◆ **PASSAGE SHOWN**:
The fabrication of the hierarchical micro/nanostructured surface involves three main processes: silicon microstructure fabrication, nanowires deposition, and fluorocarbon C₄F₈ thin film deposition as described in Figure 1. The substrate used is a p-type <100> silicon. A micro-pattern of photoresist was designed via UV photolithography (step a), followed by the deposition of 300 nm thick aluminum (step b), and thereafter, applied the lift-off process to produce an aluminum metal mask (step c). Deep reactive ion etch (DRIE) was employed to etch silicon using the aluminum pattern as a mask (step d). Then aluminum etchants were used to etch aluminum to produce micro silicon pillar arrays (step e). Following these steps, the GLAD process was used to produce nickel nanowires on the micropillar’s surface (step f). Finally, 20 nm thick amorphous fluorocarbon film was deposited on the surface to reduce the surface energy and improve water resistance (step g). Step h shows a schematic diagram of water drop on the hierarchical micro/nanostructured surface.

The nickel nanowires (step f) were fabricated using a custom-designed electron-beam evaporation system. The source materials for evaporation were nickel pellets (Ni 13,301, Ф: 3 mm × 3 mm, purity: 99.9%) obtained from Zhong Nuo Advanced Material Technology Co., Limited. The incident angle was fixed at 86° degrees to allow the self-formation of nanopillars, and the vacuum pressure was 4 × 10^–6 Torr. The deposition rate was maintained at 0.2 nm/s. Nickel is used because of its good wear and corrosion resistance, and ductility which is particularly useful in anti-icing applications (Bassford et al., 1998).

Figure 2 shows the growing process of nanowires using GLAD. It starts with the formation of the diverse sizes of the deposited random islands followed by the gradual amplification of the surface topography via ballistic shadowing. Hence a planar substrate will roughen through Volmer–Weber mode growth (Taschuk et al., 2010) and the resultant defects will also accelerate surface roughening. The initial stage of GLAD nanowires growth is shown in Figure 2A. The nuclei grow into columns and develop shadows as shown in Figure 2B. The columns and shadows screen the neighboring nuclei from incoming vapor flux thereby suppressing their growth (Figure 2C). The smaller nuclei and columns are completely shadowed and stop growing as seen in Figure 2D. Eventually, nanowires are formed without using nanotemplate or other expensive nanolithography techniques.

◆ **EXCERPTED DATA**:
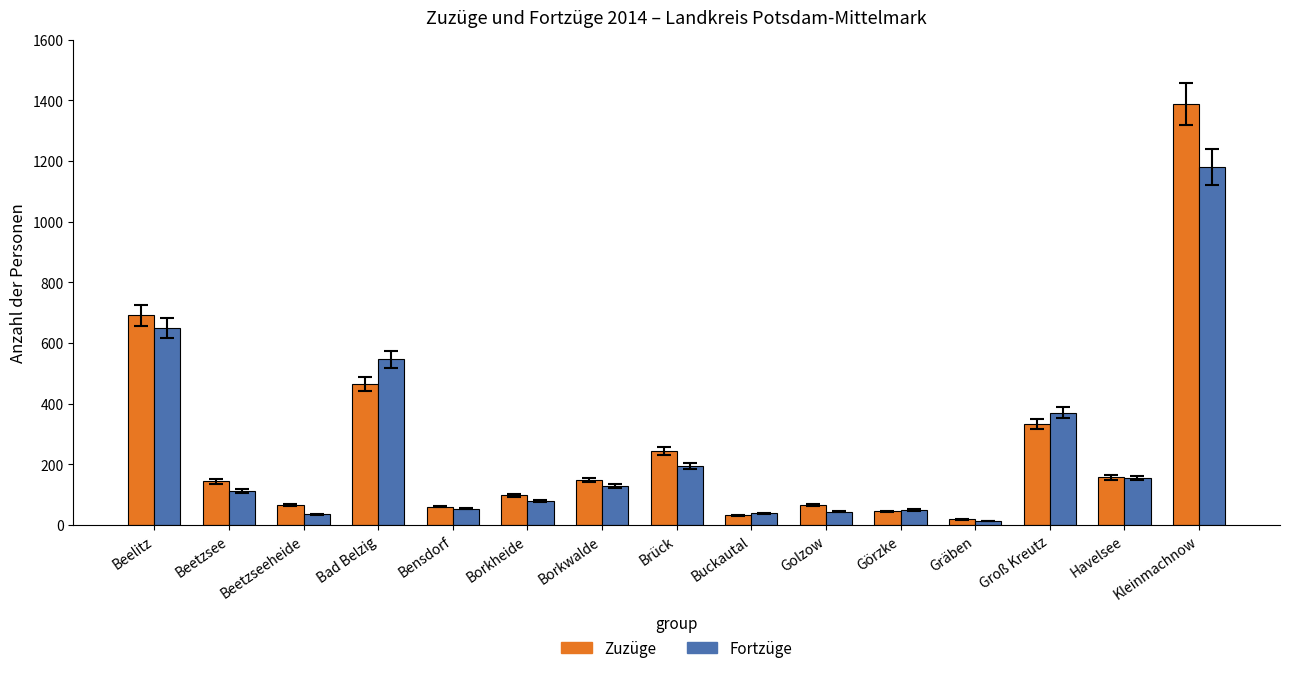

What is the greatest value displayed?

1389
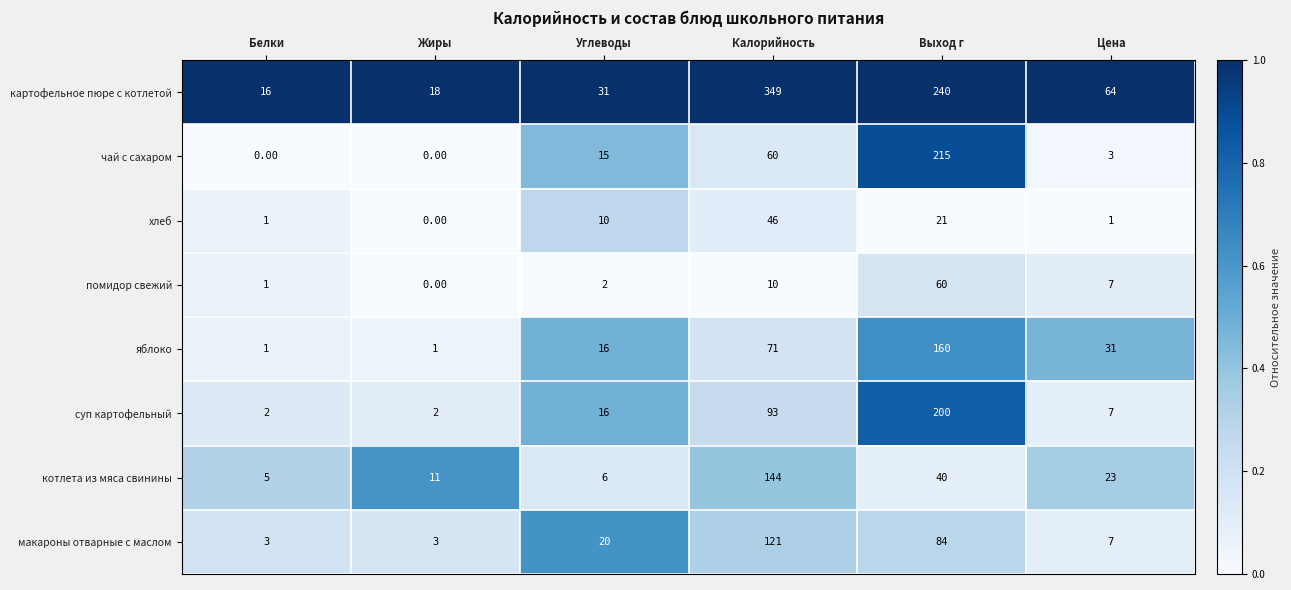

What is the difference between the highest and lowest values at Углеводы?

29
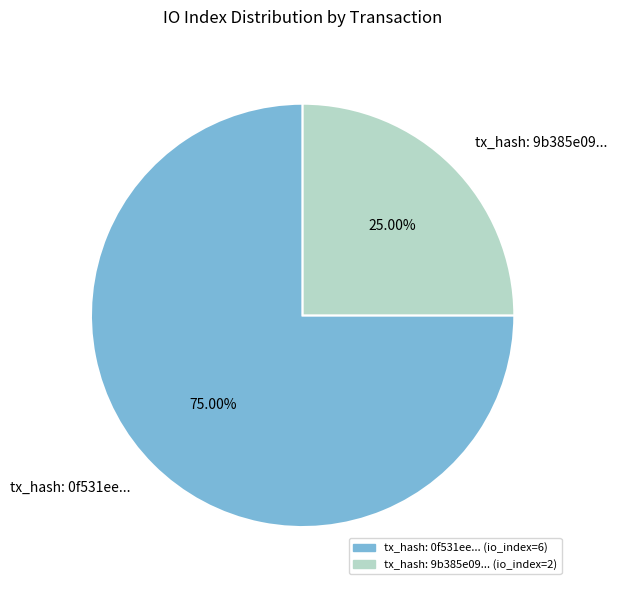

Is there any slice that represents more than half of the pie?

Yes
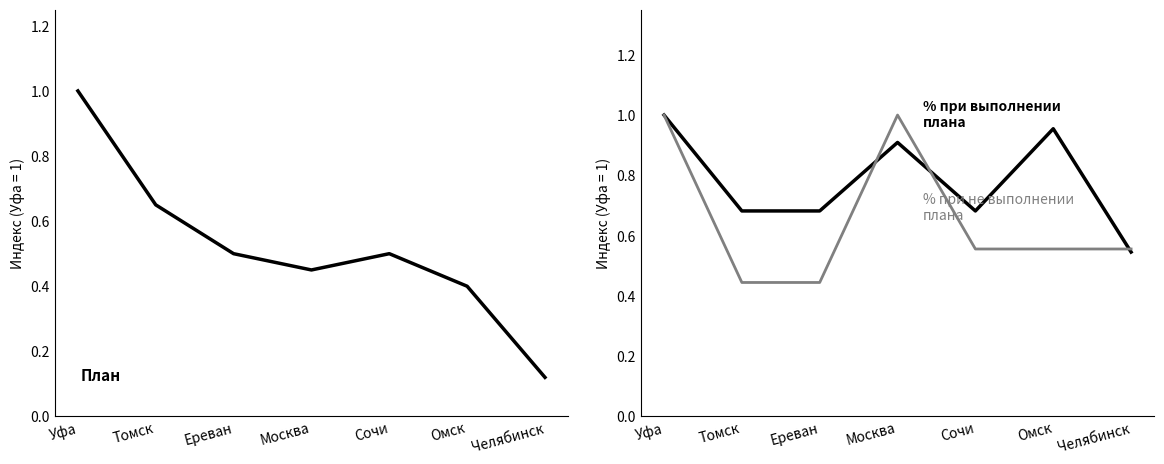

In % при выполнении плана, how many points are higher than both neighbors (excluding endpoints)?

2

◆ **PROBLEMS AND TASKS**:
**a.** Copy the four entries that follow the surface-fabrication passage word for word, leaving out the pictures.
**b.** Extend the passage on fabricating the micro/nanostructured surface, picking up after its final sentence.

◆ **RESULTS FOR EACH TASK**:
**a.**
What is the greatest value displayed?

1389

What is the difference between the highest and lowest values at Углеводы?

29

Is there any slice that represents more than half of the pie?

Yes

In % при выполнении плана, how many points are higher than both neighbors (excluding endpoints)?

2

**b.**
The key factors to have the nanowires successfully on surfaces are that the incident evaporation vapor is not blocked by other micropillars and the incident evaporation vapor has a certain angle with the surface similarly like with the top surfaces. When the evaporation vapor is almost vertical to the front sidewall surface as the normal evaporation, a thin film is formed instead of nanowires. When the sidewalls are not able to be touched by the evaporation source, no films or nanowires can be formed. When the sidewalls are almost parallel to the evaporation vapor forming a very small angle, nanowires are formed. Most areas on the bottom surfaces have nanowires except areas that are shadowed by micropillars. Supplementary Figure S1 in supplementary materials shows the surfaces on different sidewalls of micropillars as well as on the bottom surfaces. Supplementary Figure S2 illustrates the effects of the wafer size and position of the substrate on the heights of the nanowires.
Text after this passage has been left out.